Нет, придирчивы были козаченьки. Обычай! Бунт вековой против всякой власти. Даже самолично избранной. Своими же руками, своих же гетманов, как гусаков, щипали. Не говоря уже об изменнике Мазепе, не они ль сами укоротили славную жизнь Богдана Хмельницкого? Предали и даже в полон запродали его наследственного преемника, сынка Юрия Гетмана Грицько Черного казнили лютой смертью. Левку Ивановича… Орендаренко… Ивана Кулагу прямо в Каневе забили. Да и последний-то пред нынешними временами гетман, Даниил Апостол – от счастливой ли жизни с паралича помер?..

Поеживался граф Кирилл Разумовский, слушая Божье слово митрополита Арсения Щербицкого. Божественная литургия длилась долго и торжественно. Успокоился немного, когда под широкий алый кушак, повязанный по зеленому Измайловскому мундиру наподобие гетманского, в несколько рук засунули булаву, а в свою правую вложили бунчук – знаки непреложной верховной власти.

Но доживи-ка до заветного для всех гетманского пира!

Во дворце, на первом этаже, при распахнутых окнах.

Благода-ать!…

Митрополит и епископы, своими пышными ризами заслонившие правое плечо гетмана, и чубатые полковники, шумно примостившиеся слева, поначалу вели себя пристойно. День-то какой?!

Но ведь и тостов-то сколько?..

Первый, конечно, за нее…

– … Матушку-Государыню Елизавету Петровну! Второй, конечно же, за него…

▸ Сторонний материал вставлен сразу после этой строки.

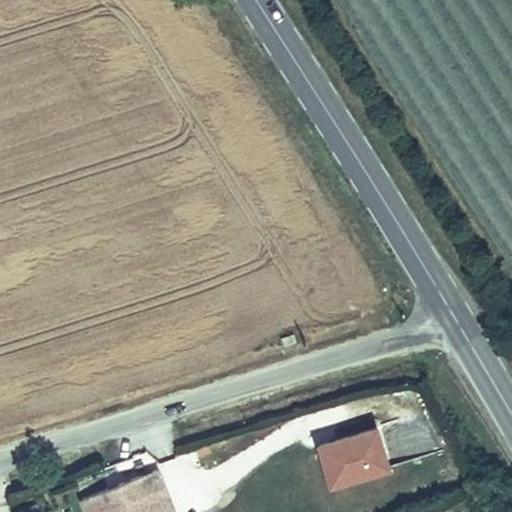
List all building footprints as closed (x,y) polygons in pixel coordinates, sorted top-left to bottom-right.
[(328,484),(391,463),(376,416),(312,436),(328,484)] [(101,499),(75,509),(76,511),(161,511),(150,482),(112,495),(115,506),(105,510),(101,499)] [(9,501),(37,501),(37,487),(9,487),(9,501)] [(112,495),(101,499),(105,510),(115,506),(112,495)] [(39,511),(40,503),(14,503),(13,511),(39,511)]
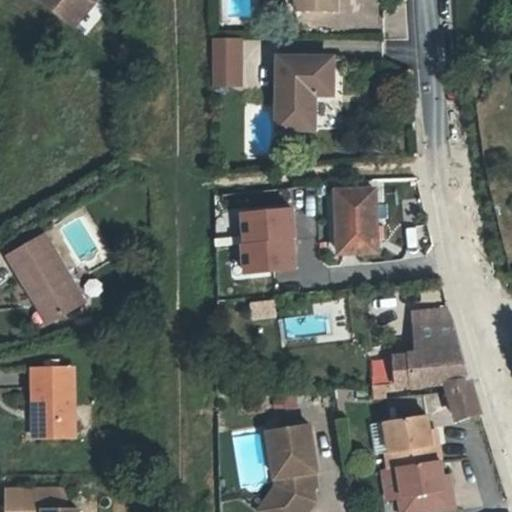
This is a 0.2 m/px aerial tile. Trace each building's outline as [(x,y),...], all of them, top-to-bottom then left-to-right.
[(40,0),(69,24),(89,0),(40,0)] [(95,2),(94,0),(89,0),(69,24),(74,28),(95,2)] [(337,11),(336,0),(297,0),(298,12),(337,11)] [(241,79),(240,39),(215,39),(216,66),(216,68),(216,69),(216,80),(241,79)] [(315,129),(316,95),(334,95),(334,58),(280,58),(279,129),(315,129)] [(350,182),(351,191),(376,190),(376,180),(350,182)] [(379,252),(376,190),(351,191),(337,191),(340,254),(379,252)] [(296,205),(241,210),(244,241),(297,236),(299,236),(296,205)] [(10,256),(33,295),(41,291),(57,319),(85,302),(46,235),(10,256)] [(242,241),(244,273),(300,268),(297,236),(244,241),(242,241)] [(41,291),(33,295),(50,323),(57,319),(41,291)] [(331,309),(329,291),(307,293),(309,311),(331,309)] [(249,321),(274,317),(271,298),(246,302),(249,321)] [(416,310),(418,327),(454,324),(449,307),(416,310)] [(413,386),(447,383),(446,381),(471,379),(454,324),(418,327),(415,327),(418,354),(396,357),(399,384),(413,383),(413,386)] [(362,334),(369,390),(399,386),(399,384),(396,357),(418,354),(415,327),(362,334)] [(369,390),(362,334),(357,335),(364,391),(369,390)] [(45,360),(45,368),(60,368),(60,360),(45,360)] [(74,368),(60,368),(45,368),(33,369),(35,438),(75,437),(74,368)] [(458,422),(481,414),(471,379),(446,381),(447,383),(450,392),(458,422)] [(246,396),(250,414),(263,411),(259,393),(246,396)] [(272,395),(273,408),(296,406),(295,393),(272,395)] [(389,469),(441,460),(438,444),(432,445),(430,430),(427,415),(386,422),(391,452),(387,453),(389,469)] [(306,511),(315,500),(313,487),(310,472),(314,471),(317,471),(310,425),(268,432),(277,486),(270,496),(282,504),(276,511),(306,511)] [(432,445),(438,444),(436,429),(430,430),(432,445)] [(401,499),(402,511),(442,511),(455,510),(452,489),(445,490),(443,475),(441,460),(389,469),(383,470),(389,501),(401,499)] [(445,490),(452,489),(449,474),(443,475),(445,490)] [(79,511),(79,510),(66,510),(66,490),(8,490),(8,511),(79,511)] [(258,511),(276,511),(282,504),(270,496),(259,511),(258,511)]
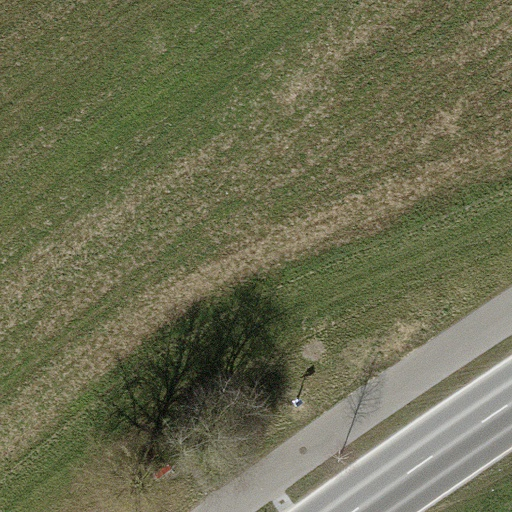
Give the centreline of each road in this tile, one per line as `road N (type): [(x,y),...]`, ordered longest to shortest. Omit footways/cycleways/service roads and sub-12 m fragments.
road 1 (track): [(233,511),(511,320)]
road 2 (secondary): [(511,406),(360,511)]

– … Ясновельможного пана гетмана, графа Кирилла Григорьевича Разумовского, козака природного!… Матушка-то, матушка, не сумевшая в тесноте пролезть во дворец и стоящая под окном…

– За мати риднув яго, Наталью Демьяновну. А где яна?..

Спохватились, нашли в толпе, привели и, потеснясь, рядом с сыном усадили. А дальше, дальше?..

– За ридну Украину козацкую!…

Шум посильнее, явственнее, эхом отдался даже поза окнами:

– За Украину ридну!…

– Гарно кажуць там!…

А полковники, хоть киевский, хоть черниговский, хоть полтавский, хоть лубенский или там стародубский? Десять полков было, значит, и десять полковников и десять чарок немалых.

А сотников-то сколько?! Тут и не пересчитать и не перепить никому…

Да ведь старались, друг дружке вдогонку.

Да и по-за окнами? Если не чарки туда подавали – где стольких чарок наберешься! – так ведра служки выносили, с черпаками хорошими. И в ответ все то же:

– За ридну Украину!…

– За ридного гетьмана!…

– За ридных козаченьков!…

А их-то, козаченьков, кто когда считал?!

В гетманском парадном зале, маленько почищенном и отстроенном в последние месяцы, шум и гам, вперемешку русская, малороссийская и польская речь, да еще с каким-то татарским привкусом, а что за окнами?..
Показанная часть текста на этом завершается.